How threads get allocated to processors is specific to the OS your application is running on. Typically most OS's don't make any guarantees about how your threads are split across the processors, although some do have some low level APIs to allow you to specify thread affinity.
If your threads are CPU bound, then they will certainly tend to be scheduled on all available CPUs.
If your threads are IO bound, then if you only have one thread per CPU, most of the CPUs will be sitting idle. This is why - when attempting to maximize performace - it is important to measure what is happening and either find a hard coded ratio of threads per CPU, or use the operating systems thread pooling mechanism which has access to enough information to keep exactly as many threads active as there are CPU cores.
You generally dont want to have MORE active threads that CPUs (i.e. threads that arn't blocked waiting for IO to complete) as the act of switching between active threads on a CPU does incur small cost that can add up.

Allocate more processor cycles to my program

I've been working on win32, c,c++ for a while. I code on visual studio. Most of the time I see system idle process uses more cpu utilization. Is there a way to allocate more processor cycles to my program to run it faster? I understand there might be limitations from i/o, in those cases this question doesn't make any sense.
OR
did i misunderstood the task manager numbers? I'm in a confusion, please help me out.

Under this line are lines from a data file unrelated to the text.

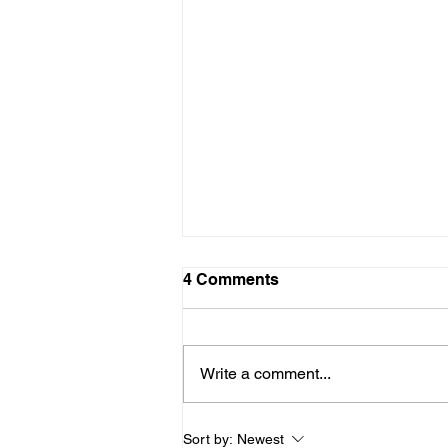
Swaai sterk
4 Comments
Soveel as wat ek saamstem met
die toekenning van KykNet en
Rapport se pryse vir die beste
Write a comment...
boekresensente van 2021 aan
Jean Meiring,...
Sort by:
Newest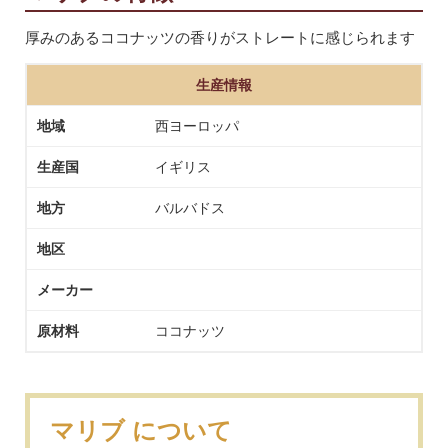
厚みのあるココナッツの香りがストレートに感じられます
生産情報
地域
西ヨーロッパ
生産国
イギリス
地方
バルバドス
地区
メーカー
原材料
ココナッツ
マリブ について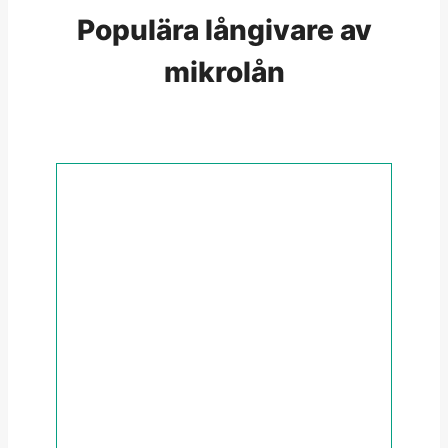
Populära långivare av
mikrolån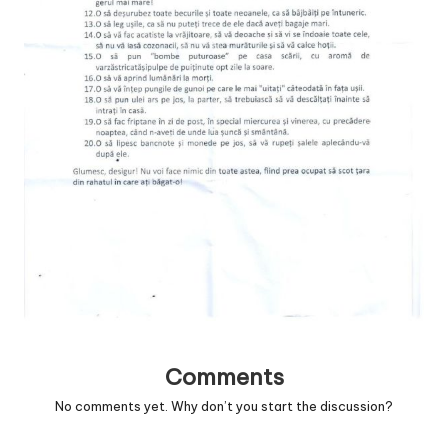
v
a
c
O
nl
in
e
Comments
No comments yet. Why don’t you start the discussion?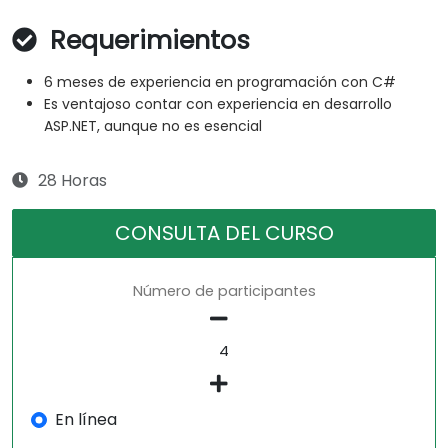
Requerimientos
6 meses de experiencia en programación con C#
Es ventajoso contar con experiencia en desarrollo
ASP.NET, aunque no es esencial
28 Horas
CONSULTA DEL CURSO
Número de participantes
En línea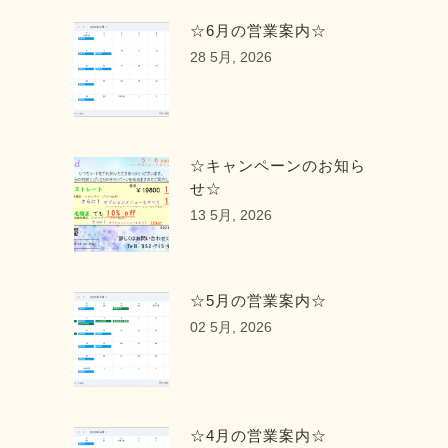
☆6月の営業案内☆
28 5月, 2026
☆キャンペーンのお知ら
せ☆
13 5月, 2026
☆5月の営業案内☆
02 5月, 2026
☆4月の営業案内☆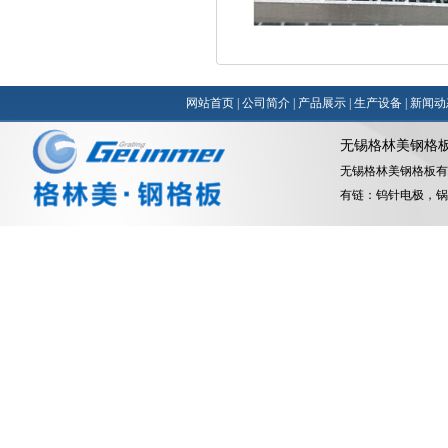
网站首页
|
公司简介
|
产品展示
|
生产设备
|
新闻动
无锡格林美钢格
无锡格林美钢格板有
有链：
钨针电极
，
锅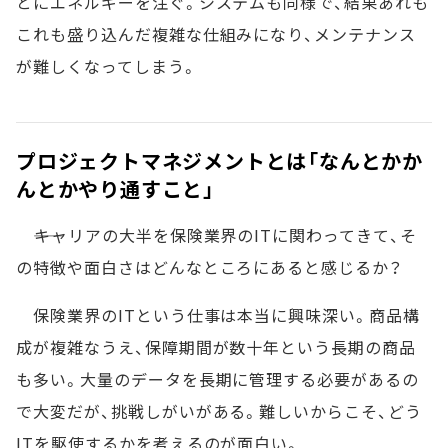
とにエネルギーを注ぐ。システムも同様で、結果あれも
これも盛り込んだ複雑な仕組みになり、メンテナンス
が難しくなってしまう。
プロジェクトマネジメントとは「なんとかか
んとかやり通すこと」
――キャリアの大半を保険業界のITに関わってきて、そ
の特徴や面白さはどんなところにあると感じるか？
保険業界のITという仕事は本当に興味深い。商品構
成が複雑なうえ、保障期間が数十年という長期の商品
も多い。大量のデータを長期に管理する必要があるの
で大変だが、挑戦しがいがある。難しいからこそ、どう
ITを駆使するかを考えるのが面白い。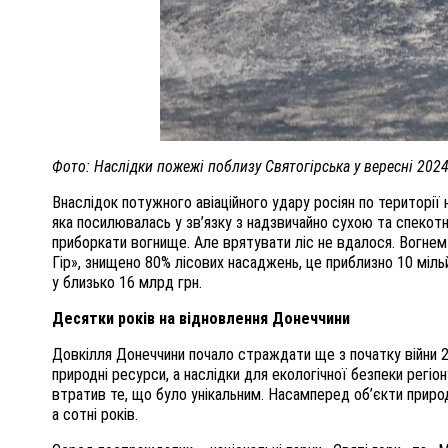
Фото: Наслідки пожежі поблизу Святогірська у вересні 2024
Внаслідок потужного авіаційного удару росіян по території
яка посилювалась у зв’язку з надзвичайно сухою та спекот
приборкати вогнище. Але врятувати ліс не вдалося. Вогнем 
Гір», знищено 80% лісових насаджень, це приблизно 10 міл
у близько 16 млрд грн.
Десятки років на відновлення Донеччини
Довкілля Донеччини почало страждати ще з початку війни 
природні ресурси, а наслідки для екологічної безпеки регіо
втратив те, що було унікальним. Насамперед об’єкти приро
а сотні років.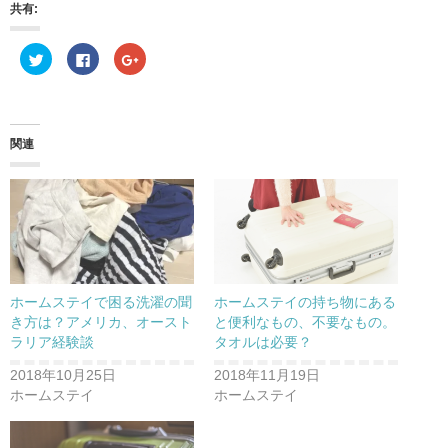
共有:
ク
F
ク
リ
a
リ
ッ
c
ッ
ク
e
ク
し
b
し
て
o
て
T
o
G
w
k
o
関連
i
で
o
t
共
g
t
有
l
e
す
e
r
る
+
で
に
で
共
は
共
有
ク
有
(
リ
(
新
ッ
新
し
ク
し
い
し
い
ウ
て
ウ
ホームステイで困る洗濯の聞
ホームステイの持ち物にある
ィ
く
ィ
ン
だ
ン
き方は？アメリカ、オースト
と便利なもの、不要なもの。
ド
さ
ド
ラリア経験談
タオルは必要？
ウ
い
ウ
で
(
で
開
新
開
2018年10月25日
2018年11月19日
き
し
き
ま
い
ま
ホームステイ
ホームステイ
す
ウ
す
)
ィ
)
ン
ド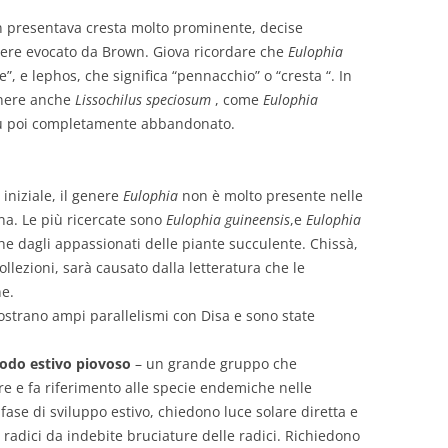
on presentava cresta molto prominente, decise
ere evocato da Brown. Giova ricordare che
Eulophia
”, e lephos, che significa “pennacchio” o “cresta “. In
enere anche
Lissochilus speciosum
, come
Eulophia
u poi completamente abbandonato.
iniziale, il genere
Eulophia
non è molto presente nelle
na. Le più ricercate sono
Eulophia guineensis
,e
Eulophia
he dagli appassionati delle piante succulente. Chissà,
ollezioni, sarà causato dalla letteratura che le
ne.
ostrano ampi parallelismi con Disa e sono state
riodo estivo piovoso
– un grande gruppo che
e e fa riferimento alle specie endemiche nelle
fase di sviluppo estivo, chiedono luce solare diretta e
 radici da indebite bruciature delle radici. Richiedono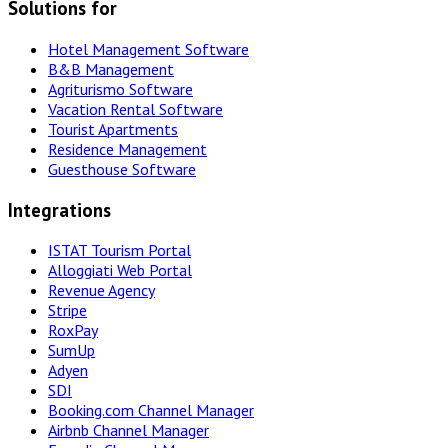
Solutions for
Hotel Management Software
B&B Management
Agriturismo Software
Vacation Rental Software
Tourist Apartments
Residence Management
Guesthouse Software
Integrations
ISTAT Tourism Portal
Alloggiati Web Portal
Revenue Agency
Stripe
RoxPay
SumUp
Adyen
SDI
Booking.com Channel Manager
Airbnb Channel Manager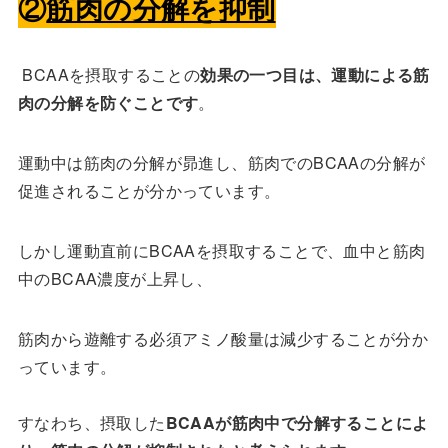
②
筋肉の分解を抑制
BCAAを摂取することの
効果の一つ目は、運動による筋
肉の分解を防ぐことです
。
運動中は筋肉の分解が昴進し、筋肉でのBCAAの分解が
促進されることが分かっています。
しかし運動直前にBCAAを摂取することで、血中と筋肉
中のBCAA濃度が上昇し、
筋肉から遊離する必須アミノ酸量は減少することが分か
っています。
すなわち、摂取した
BCAAが筋肉中で分解することによ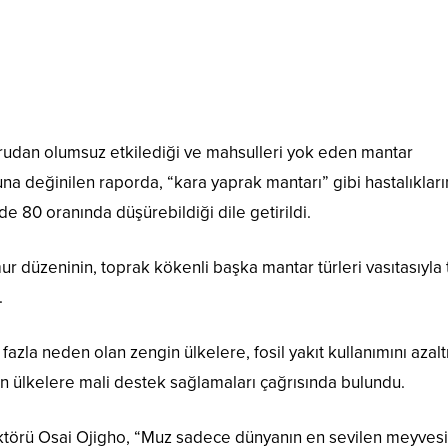
oğrudan olumsuz etkilediği ve mahsulleri yok eden mantar
una değinilen raporda, “kara yaprak mantarı” gibi hastalıklar
de 80 oranında düşürebildiği dile getirildi.
r düzeninin, toprak kökenli başka mantar türleri vasıtasıyla 
.
 fazla neden olan zengin ülkelere, fosil yakıt kullanımını azal
n ülkelere mali destek sağlamaları çağrısında bulundu.
ektörü Osai Ojigho, “Muz sadece dünyanın en sevilen meyvesi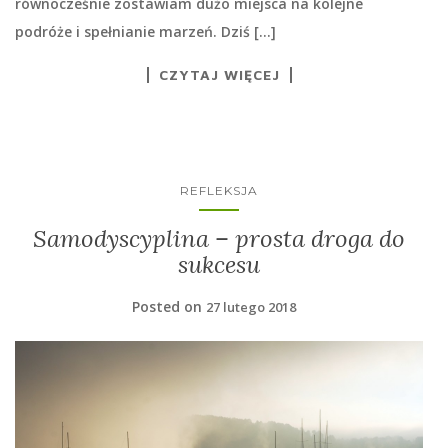
równocześnie zostawiam dużo miejsca na kolejne
podróże i spełnianie marzeń. Dziś […]
CZYTAJ WIĘCEJ
REFLEKSJA
Samodyscyplina – prosta droga do
sukcesu
Posted on
27 lutego 2018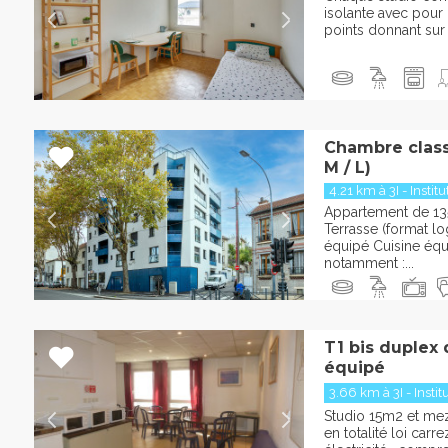
isolante avec pour 
points donnant sur 
Chambre classi
M / L)
4.21 km à 3I - Institu
Appartement de 13
Terrasse (format l
équipé Cuisine éq
notamment :...
T1 bis duplex
équipé
3.66 km à 3I - Institu
Studio 15m2 et m
en totalité loi car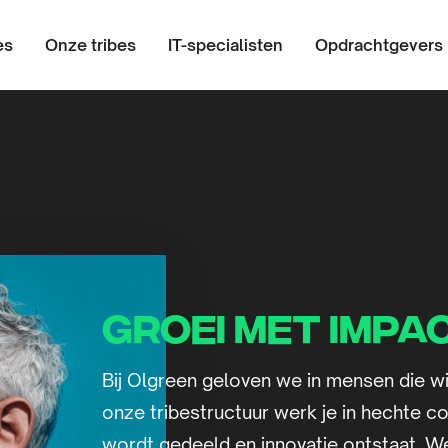
es
Onze tribes
IT-specialisten
Opdrachtgevers
Groei met impa
Bij Olgreen geloven we in mensen die wi
onze tribestructuur werk je in hechte c
wordt gedeeld en innovatie ontstaat. W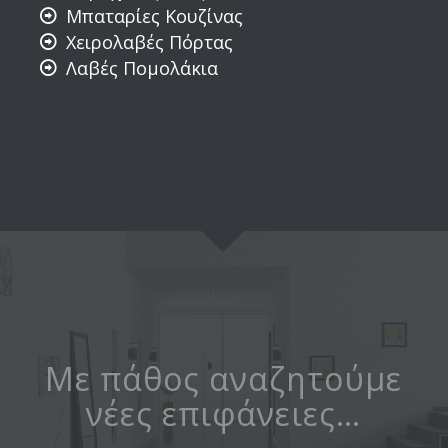
Μπαταρίες Κουζίνας
Χειρολαβές Πόρτας
Λαβές Πομολάκια
Με πάθος αναζητούμε
νέες επιφάνειες…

And I want to do something in program itself, btw I will be happy if answers are specific to windows.
Thanks in advance
~calvin
If your program it the only program that has something to do (not wait for IO), its thread will always be assigned to a processor core.
However, if you have a multi-core processor, and a single-threaded program, the CPU usage of your process displayed in the task manager will always be limited by 100/Ncores.
For example, if you have a quad-core machine, your process will be at 25% (using one core), and the idle process at around 75%. You can only additional CPU power by dividing your tasks into chunks that can be worked on by separate threads which will then be run on the idle cores.
The idle process only "runs" when no other process needs to. If you want to use more CPU cycles, then use them.
If your program is idling, it doesn't do anything, i.e. there is nothing that could be done any faster. So the CPU is probably not the bottle-neck in your case.
Are you maybe waiting for data coming from the disk or network?
In case your processor has multiple cores and your program uses only one core to its full extent, making your program multi-threaded could work.
In a multitask / multithread OS the processor(s) time is splitted among threads.
If you want a specific thread to get bigger time chunk you can set its priority with the SetThreadPriority function, not wise to do it though.
Only special software (should) mess with those settings.
It's common for window applications to have a low cpu usage percent (which we see in the task manager)
because most of the time they just wait for messages.
Use threads to:
abstract away all the I/O waits.
assign work to all cores.
also, remove all sleep-wait states from main thread.
Defer all I/O to a thread, so that wait states are confined within it. Keep the actual computations in the foreground thread, and use synchronization mechanisms that make the I/O slave thread to wait for your main thread when communicating.
If your CPU is multi-core, and your problem is paralellizable, create as many threads as you have cores, research "set affinity" functions to assign them between the cores and still keep a separate thread for all I/O.
Also pay attention not to wait in your main thread - usleep(1) doesn't send you into background for 1 microsecond, but for "no less than..." and that may mean anything between 1ms and 100ms but hardly ever less than that, and never anything close to a microsecond.